Nylio's MCP endpoint is protected by OAuth 2.1.

## Issuer

```txt theme={null}
https://api.nylio.app/api/auth
```

## Resource metadata

These endpoints help MCP clients discover the protected resources and issuer metadata:

* API resource metadata: `https://api.nylio.app/api/public/v1/.well-known/oauth-protected-resource`
* MCP resource metadata: `https://api.nylio.app/api/public/v1/mcp/.well-known/oauth-protected-resource`
* Authorization server metadata: `https://api.nylio.app/api/auth/.well-known/oauth-authorization-server`
* OpenID configuration: `https://api.nylio.app/api/auth/.well-known/openid-configuration`

Some OAuth client libraries append `/.well-known/` to the issuer path instead of prepending it. These alternate discovery URLs also work:

* `https://api.nylio.app/.well-known/oauth-authorization-server/api/auth`
* `https://api.nylio.app/.well-known/openid-configuration/api/auth`

## Audience

Request access tokens for the MCP audience:

```txt theme={null}
https://api.nylio.app/api/public/v1/mcp
```

## Scopes

Request the scopes you need:

* `workspace:read`
* `document:read`
* `document:write`
* `search:read`

## Dynamic client registration

Nylio supports OAuth Dynamic Client Registration. MCP clients can self-register without pre-shared credentials.

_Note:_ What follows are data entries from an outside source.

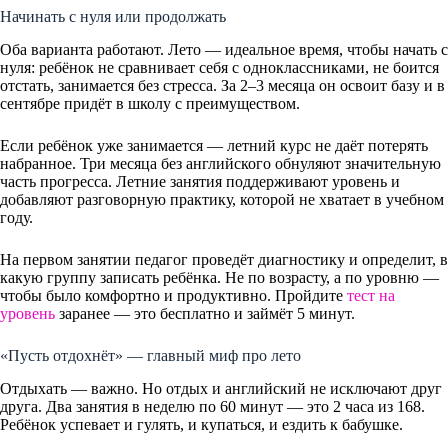
Начинать с нуля или продолжать
Оба варианта работают. Лето — идеальное время, чтобы начать с
нуля: ребёнок не сравнивает себя с одноклассниками, не боится
отстать, занимается без стресса. За 2–3 месяца он освоит базу и в
сентябре придёт в школу с преимуществом.
Если ребёнок уже занимается — летний курс не даёт потерять
набранное. Три месяца без английского обнуляют значительную
часть прогресса. Летние занятия поддерживают уровень и
добавляют разговорную практику, которой не хватает в учебном
году.
На первом занятии педагог проведёт диагностику и определит, в
какую группу записать ребёнка. Не по возрасту, а по уровню —
чтобы было комфортно и продуктивно. Пройдите
тест на
уровень
заранее — это бесплатно и займёт 5 минут.
«Пусть отдохнёт» — главный миф про лето
Отдыхать — важно. Но отдых и английский не исключают друг
друга. Два занятия в неделю по 60 минут — это 2 часа из 168.
Ребёнок успевает и гулять, и купаться, и ездить к бабушке.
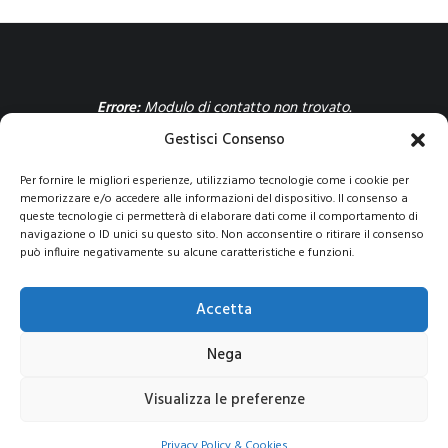
Errore:
Modulo di contatto non trovato.
Gestisci Consenso
Per fornire le migliori esperienze, utilizziamo tecnologie come i cookie per
memorizzare e/o accedere alle informazioni del dispositivo. Il consenso a
queste tecnologie ci permetterà di elaborare dati come il comportamento di
navigazione o ID unici su questo sito. Non acconsentire o ritirare il consenso
può influire negativamente su alcune caratteristiche e funzioni.
© 2021 COPYRIGHT -E-CITY GROUP S.R.L
SEDE LEGALE:
Via Privata Galeno 6, 20126 – Milano(MI)
REA MI 2112156 – C.F.
Accetta
/P.IVA 09741830963
Pec:
e-citygroup@pec.it
|
Privacy e Cookie Policy
Nega
Visualizza le preferenze
Privacy Policy & Cookies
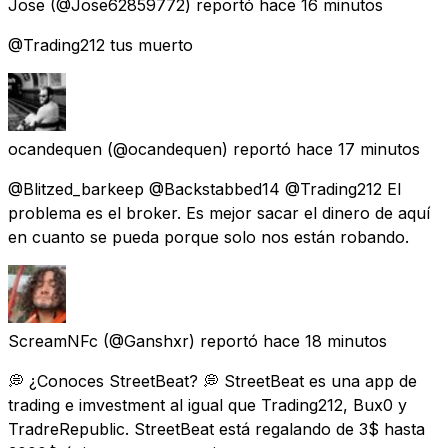
Jose
(@Jose62859772) reportó
hace 16 minutos
@Trading212 tus muerto
ocandequen
(@ocandequen) reportó
hace 17 minutos
@Blitzed_barkeep @Backstabbed14 @Trading212 El
problema es el broker. Es mejor sacar el dinero de aquí
en cuanto se pueda porque solo nos están robando.
ScreamNFc
(@Ganshxr) reportó
hace 18 minutos
💭 ¿Conoces StreetBeat? 💭 StreetBeat es una app de
trading e imvestment al igual que Trading212, Bux0 y
TradreRepublic. StreetBeat está regalando de 3$ hasta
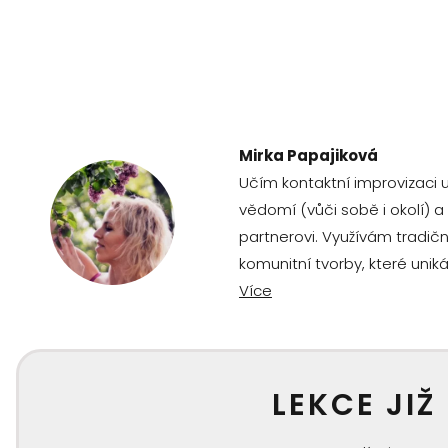
Mirka Papajiková
Učím kontaktní improvizaci už
vědomí (vůči sobě i okolí) a 
partnerovi. Využívám tradiční
komunitní tvorby, které unik
Více
LEKCE JIŽ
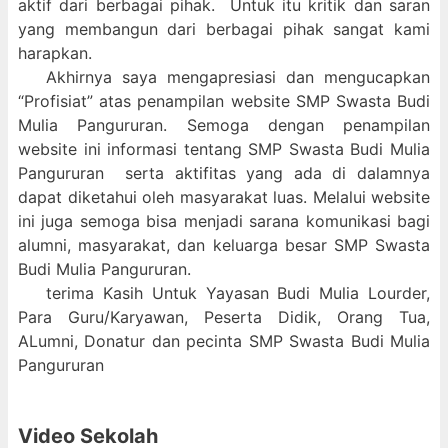
aktif dari berbagai pihak. Untuk itu kritik dan saran
yang membangun dari berbagai pihak sangat kami
harapkan.
Akhirnya saya mengapresiasi dan mengucapkan
“Profisiat” atas penampilan website SMP Swasta Budi
Mulia Pangururan. Semoga dengan penampilan
website ini informasi tentang SMP Swasta Budi Mulia
Pangururan serta aktifitas yang ada di dalamnya
dapat diketahui oleh masyarakat luas. Melalui website
ini juga semoga bisa menjadi sarana komunikasi bagi
alumni, masyarakat, dan keluarga besar SMP Swasta
Budi Mulia Pangururan.
terima Kasih Untuk Yayasan Budi Mulia Lourder,
Para Guru/Karyawan, Peserta Didik, Orang Tua,
ALumni, Donatur dan pecinta SMP Swasta Budi Mulia
Pangururan
Video Sekolah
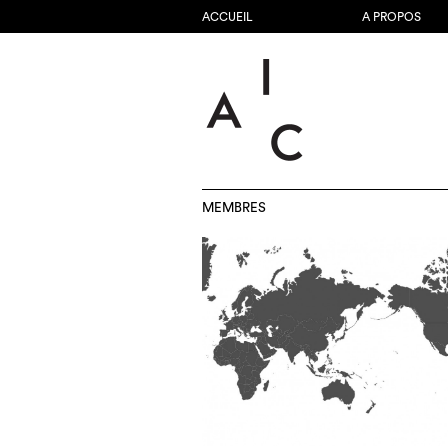
ACCUEIL
A PROPOS
MEMBRES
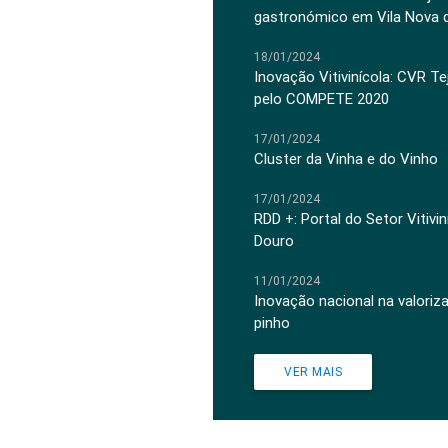
gastronómico em Vila Nova 
18/01/2024
Inovação Vitivinícola: CVR Te
pelo COMPETE 2020
17/01/2024
Cluster da Vinha e do Vinho
17/01/2024
RDD +: Portal do Setor Vitiv
Douro
11/01/2024
Inovação nacional na valoriz
pinho
VER MAIS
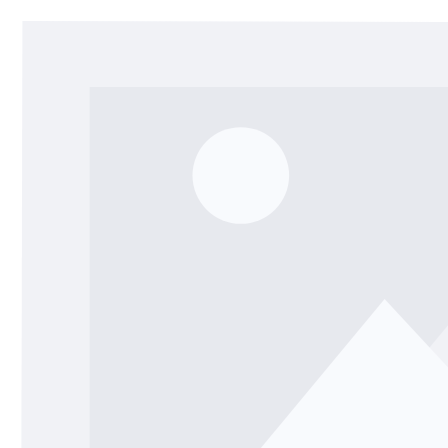
Bildergalerie überspringen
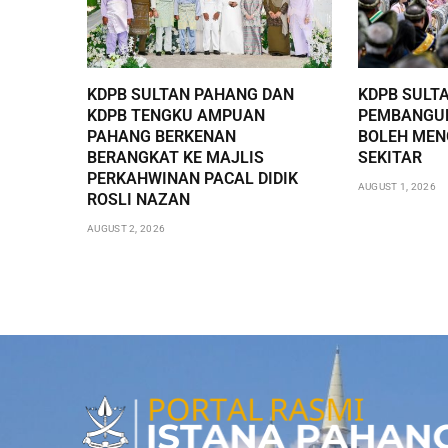
KDPB SULTAN PAHANG DAN
KDPB SULT
KDPB TENGKU AMPUAN
PEMBANGUN
PAHANG BERKENAN
BOLEH ME
BERANGKAT KE MAJLIS
SEKITAR
PERKAHWINAN PACAL DIDIK
AUGUST 1, 2026
ROSLI NAZAN
AUGUST 2, 2026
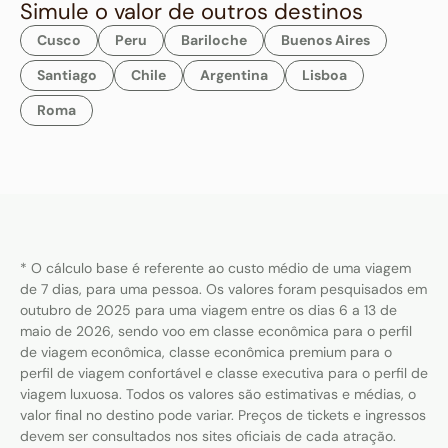
Simule o valor de outros destinos
Cusco
Peru
Bariloche
Buenos Aires
Santiago
Chile
Argentina
Lisboa
Roma
* O cálculo base é referente ao custo médio de uma viagem
de 7 dias, para uma pessoa. Os valores foram pesquisados em
outubro de 2025 para uma viagem entre os dias 6 a 13 de
maio de 2026, sendo voo em classe econômica para o perfil
de viagem econômica, classe econômica premium para o
perfil de viagem confortável e classe executiva para o perfil de
viagem luxuosa. Todos os valores são estimativas e médias, o
valor final no destino pode variar. Preços de tickets e ingressos
devem ser consultados nos sites oficiais de cada atração.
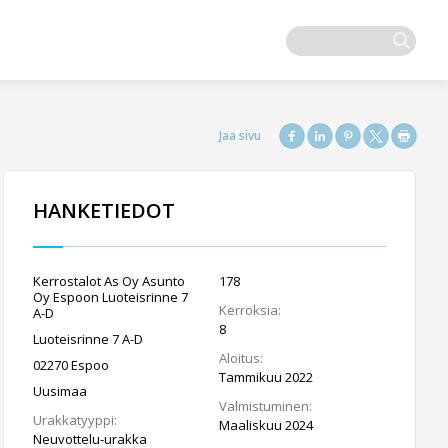
HANKETIEDOT
Kerrostalot As Oy Asunto
178
Oy Espoon Luoteisrinne 7
Kerroksia:
A-D
8
Luoteisrinne 7 A-D
Aloitus:
02270 Espoo
Tammikuu 2022
Uusimaa
Valmistuminen:
Urakkatyyppi:
Maaliskuu 2024
Neuvottelu-urakka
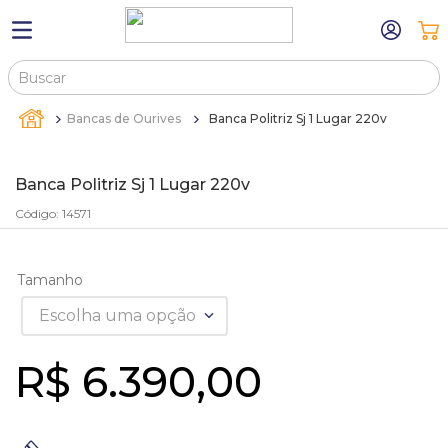
Buscar
TERMOS MAIS BUSCADOS
Bancas de Ourives
Banca Politriz Sj 1 Lugar 220v
1
º
máquina relógio pulso
2
º
canetas
Banca Politriz Sj 1 Lugar 220v
3
º
sacola
Código
:
14571
4
º
bandejas
5
º
pulseira
Tamanho
6
º
estojos
Escolha uma opção
7
º
relogio
R$
6
.
390
,
00
8
º
busto
9
º
sacolas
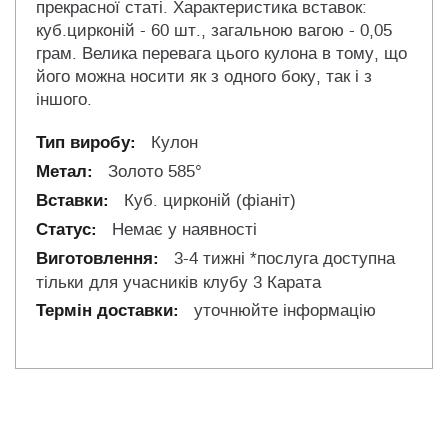
прекрасної статі. Характеристика вставок:
куб.цирконій - 60 шт., загальною вагою - 0,05
грам. Велика перевага цього кулона в тому, що
його можна носити як з одного боку, так і з
іншого.
Кулон
Золото 585°
Куб. цирконій (фіаніт)
Немає у наявності
3-4 тижні *послуга доступна
тільки для учасників клубу 3 Карата
уточнюйте інформацію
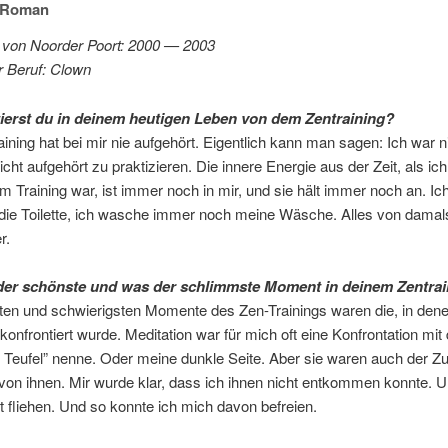
 Roman
 von Noor­der Po­ort: 2000 — 2003
ger Be­ruf: Clown
­tierst du in dei­nem heu­ti­gen Le­ben von dem Zentraining?
i­ning hat bei mir nie auf­ge­hört. Ei­gent­lich kann man sa­gen: Ich war 
icht auf­ge­hört zu prak­ti­zie­ren. Die in­ne­re En­er­gie aus der Zeit, als i
im Trai­ning war, ist im­mer noch in mir, und sie hält im­mer noch an. Ic
ie Toi­let­te, ich wa­sche im­mer noch mei­ne Wä­sche. Al­les von da­mal
r.
er schöns­te und was der schlimms­te Mo­ment in dei­nem Zentra
­ten und schwie­rigs­ten Mo­men­te des Zen-Trai­nings wa­ren die, in de­n
on­fron­tiert wur­de. Me­di­ta­ti­on war für mich oft ei­ne Kon­fron­ta­ti­on m
 Teu­fel” nen­ne. Oder mei­ne dunk­le Sei­te. Aber sie wa­ren auch der Z
 von ih­nen. Mir wur­de klar, dass ich ih­nen nicht ent­kom­men konn­te. 
ht flie­hen. Und so konn­te ich mich da­von befreien.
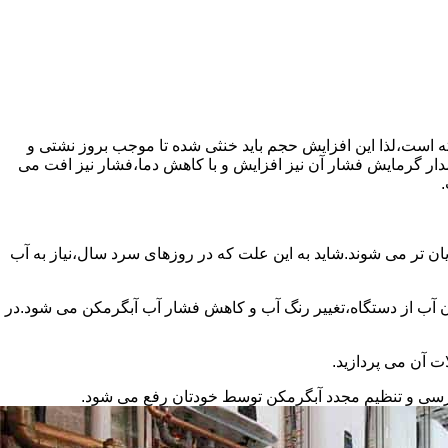
سته است،لذا این افزایش حجم باید خنثی شده تا موجب بروز نشتی و
دار گرمایش فشار آن نیز افزایش و با کاهش دما،فشار نیز افت می
.
ان تر می شوند.شاید به این علت که در روزهای سرد سال،نیاز به آب
ب از دستگاه،تغییر رنگ آب و کاهش فشار آب آبگرمکن می شود.در
ت آن می پردازید.
ررسی و تنظیم مجدد آبگرمکن توسط خودتان رفع می شود.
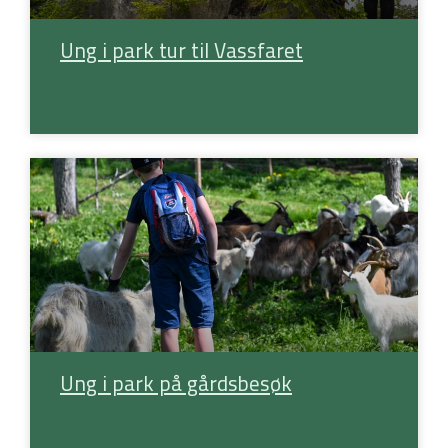
Ung i park tur til Vassfaret
LES OM PROSJEKTET »
Ung i park på gårdsbesøk
LES OM PROSJEKTET »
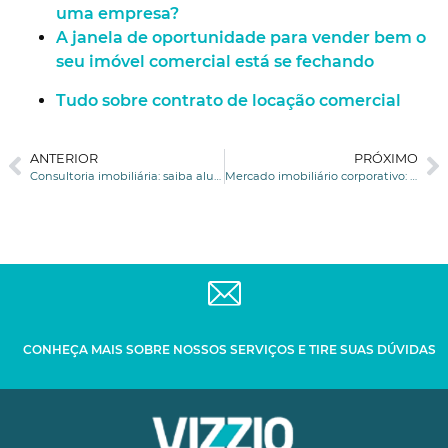
uma empresa?
A janela de oportunidade para vender bem o
seu imóvel comercial está se fechando
Tudo sobre contrato de locação comercial
ANTERIOR
PRÓXIMO
Consultoria imobiliária: saiba alugar um imóvel comercial
Mercado imobiliário corporativo: tendências durante a crise
CONHEÇA MAIS SOBRE NOSSOS SERVIÇOS E TIRE SUAS DÚVIDAS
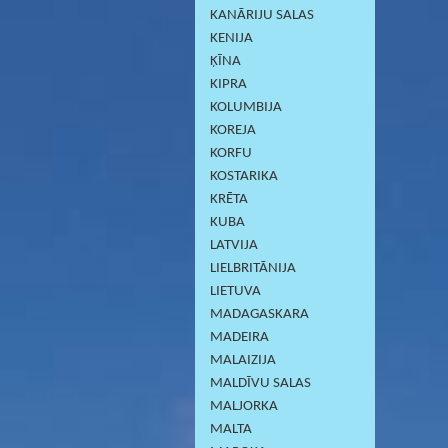
KANĀRIJU SALAS
KENIJA
ĶĪNA
KIPRA
KOLUMBIJA
KOREJA
KORFU
KOSTARIKA
KRĒTA
KUBA
LATVIJA
LIELBRITĀNIJA
LIETUVA
MADAGASKARA
MADEIRA
MALAIZIJA
MALDĪVU SALAS
MALJORKA
MALTA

Dynamically registered clients receive these default scopes:

* `workspace:read`
* `document:read`
* `document:write`
* `search:read`

### Connection flow

1. Fetch the MCP resource metadata from `https://api.nylio.app/api/public/v1/mcp/.well-known/oauth-protected-resource`.
2. Follow the authorization server metadata link.
3. Use the returned `registration_endpoint` to register the client.
4. Run the OAuth authorization code flow with PKCE for the MCP audience.

If your MCP client supports OAuth discovery and dynamic registration natively, pointing it at the MCP resource metadata endpoint is usually enough.